Page text below:

Today we went to the National Museum of History at St Fagans, a village on the western outskirts of Cardiff. They’ve recently revamped their visitor centre and we wanted to check it out and to visit the famous castle that is situated there.
The outdoor museum is spread over a one hundred acre site emanating from the castle and consists of reconstructed buildings from all over Wales, including farmhouses, chapels, shops, a woollen mill, a blacksmith and many others. It’s definitely worth a visit since it does throw some light on the kind of places people in Wales have lived and worked in over the centuries. The visitor centre alone is a gem; it’s been well designed and is a lovely airy building full of space and light, though this is partly because it is still in development and they haven’t crammed too much stuff in yet.

End of Page text.
Raw data below:

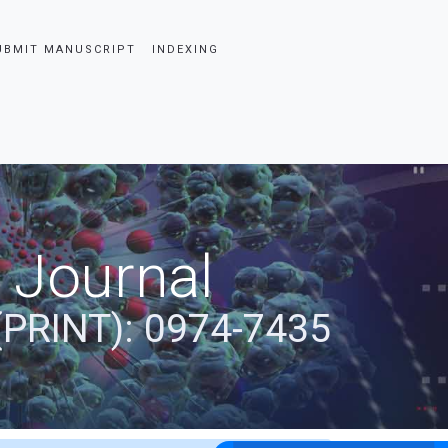
UBMIT MANUSCRIPT
INDEXING
 Journal
(PRINT): 0974-7435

End of Raw data.

**Tasks to perform:**
[a] In the St Fagans post, how large is the site of the outdoor museum?
[b] Say whether each statement agrees with the St Fagans post. Answer yes or no, and quote the words from the post that decide it.
(i) St Fagans is a village on the eastern outskirts of Cardiff.
(ii) The reconstructed buildings include a woollen mill.
(iii) The visitor centre is already packed with exhibits.
[c] Rewrite the paragraph of the St Fagans post that begins "The outdoor museum is spread" as a short list. Keep its main facts.

**Replies:**
[a] One hundred acres.

[b]
(i) No: "a village on the western outskirts of Cardiff"
(ii) Yes: "a woollen mill"
(iii) No: "they haven’t crammed too much stuff in yet"

[c]
- The outdoor museum covers one hundred acres around the castle.
- It holds reconstructed buildings from all over Wales, such as farmhouses, chapels, shops, a woollen mill and a blacksmith.
- It is worth a visit because it shows the kinds of places people in Wales have lived and worked in over the centuries.
- The visitor centre is well designed, airy and full of space and light.
- It feels spacious partly because it is still in development and not yet filled with much.